Saturday, 9th May, 2026
Dear diary...uh, uh no too much. I'm just writing about my day. Why need to go formal and treat a diary like a person. HEY, THERE'S A DIFFERENCE BETWEEN A PERSON AND A DIARY, GET IT???
Sorry it's just life getting to me.
You see we are quadruplets. Two boys and two girls. Sam, Tam (weird right), Jessie and Kessie(me). Funny thing is, we're not weird. In fact, we are normal tweens living a normal life with normal, rich parents. We are only called weird because we bloody hate each other. And by bloody at times it can get bloody. OMG I actually saw Sam with bloody-mucusy mixture on his nose after I heard the two arguing about who was going to represent the family in the all time VR world cup final in Canada. Anyway, let's get back. I have my own room with all the chaos. We consider ourselves lucky that our dad was around when we we're choosing our rooms. He usually doesn't care about trying to get us closer together. He only cares about our performance in academic activities.
Speaking of togetherness, Mum has got us this diary your are reading now. We have been begging her for one, but she must've seen the opportunity and bought only one. Then she ordered us to figure out how to share. Not a good idea. Hopefully never the greatest. She was forced to help us. I got to write first, then Jessie, then Tam and finally Sam. We write in different styles so that we do not understand each others writing. Now I better sign off, swim lessons are soon.
KESSIE.
Okay, so I know “arriving in Beijing” sounds like it would be this magical, beautiful, cinematic moment. You know: dramatic music, slow‑motion hair flips, the whole family stepping off the plane like we’re in some billionaire‑kids reality show.
Yeah. No.
We stumbled out of the airport like four gremlins who’d been stuffed into a big metal tube for ten hours. Jessie’s hair looked like she’d been electrocuted. Sam smelled like plane food and vomit, even though he swore he didn't get airsick anymore. Dad didn’t even notice. He was already on his tablet, checking our “mental readiness scores” for the VR Championships through our swanky smartwatches that he got free from work.
The hotel was ridiculous: gold everywhere, carpets so soft you could probably sleep on them, and a chandelier that looked like it cost more than the rest of the hotel altogether. Mom said we should “take a moment to appreciate the cultural beauty.” We took a moment to argue instead.
The receptionist asked, “Would you like two rooms or four?”
We all yelled different numbers at the same time.
“FOUR!”
“TWO!”
“THREE!”
“NONE, I’LL SLEEP IN THE LOBBY!”
“I’m not sharing with Sam. He snores like a dying bear.” Jessie announced.
“I don’t snore. And even if I did, at least I don’t talk in my sleep about K‑pop boys.” Sam shot back.
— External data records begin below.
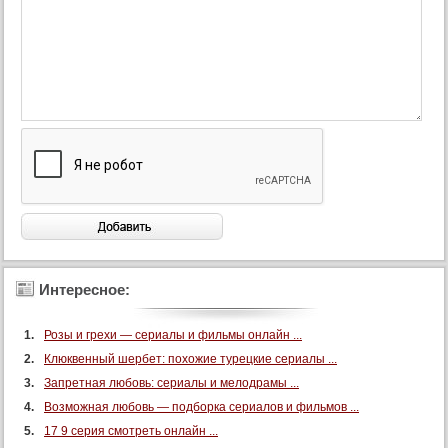
Интересное:
Розы и грехи — сериалы и фильмы онлайн ...
Клюквенный шербет: похожие турецкие сериалы ...
Запретная любовь: сериалы и мелодрамы ...
Возможная любовь — подборка сериалов и фильмов ...
17 9 серия смотреть онлайн ...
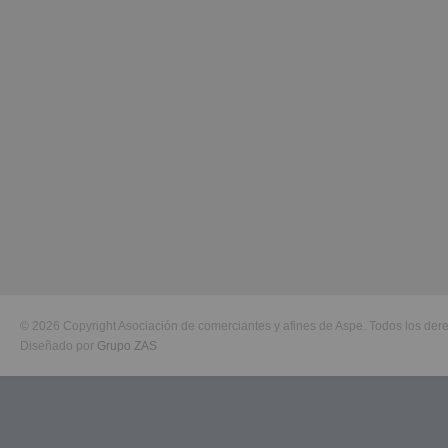
© 2026 Copyright Asociación de comerciantes y afines de Aspe. Todos los der
Diseñado por
Grupo ZAS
“YOU PROMISED YOU WOULDN’T TELL ANYONE THAT!”
“Guys,” Tam said, pretending to be the peacemaker, “I think the real question is who deserves the best sleep before the VR World Cup qualifiers.”
“I’m representing us. Obviously.” Sam said, puffing up like a pigeon.
“You?” Jessie scoffed. “You literally got motion‑sick in the practice sim last week.”
“That was ONE TIME.”
“Yeah, and you threw up on the cat.”
“THE CAT MOVED INTO MY LINE OF FIRE!”
I swear the hotel staff were watching us like we were some kind of travelling circus. We kind of were, in a way.
Meanwhile, I was trying to be reasonable. “Look, Mom said we’re supposed to share rooms fairly. So maybe we should-”
“Kessie shouldn’t represent us because she’s too slow.” Tam cut in.
“Excuse me? I beat you last month.”
“That was lag.”
“Sure. Blame the lag. Classic loser move.”
“Kids,” Mum said through her teeth, smiling like a hostage, “let’s focus on the rooms.”
But we weren’t focusing on the rooms. We were focusing on who would get the best sleep, which meant who would perform best, which meant who would get the glory, which meant who would finally get Dad to look up from his tablet and say, “Good job.” So yeah.
Dad didn’t even look up at the receptionist, or at us. “Two rooms. Boys in one, girls in the other.”
We all froze. This was the worst possible outcome.
Jessie glared at me. “If you snore, I’m suffocating you with a pillow.”
“If you hog the blankets, I’m throwing you off the balcony.”
Meanwhile, the boys were already arguing about who got the bed closest to the window because “natural light improves cognitive performance.” We dragged our suitcases toward the lifts, muttering threats under our breath. If we can’t even share a hotel room without trying to murder each other, how are we supposed to survive the VR Championships? Anyway. I’ll write more after I hide my snacks from Jessie.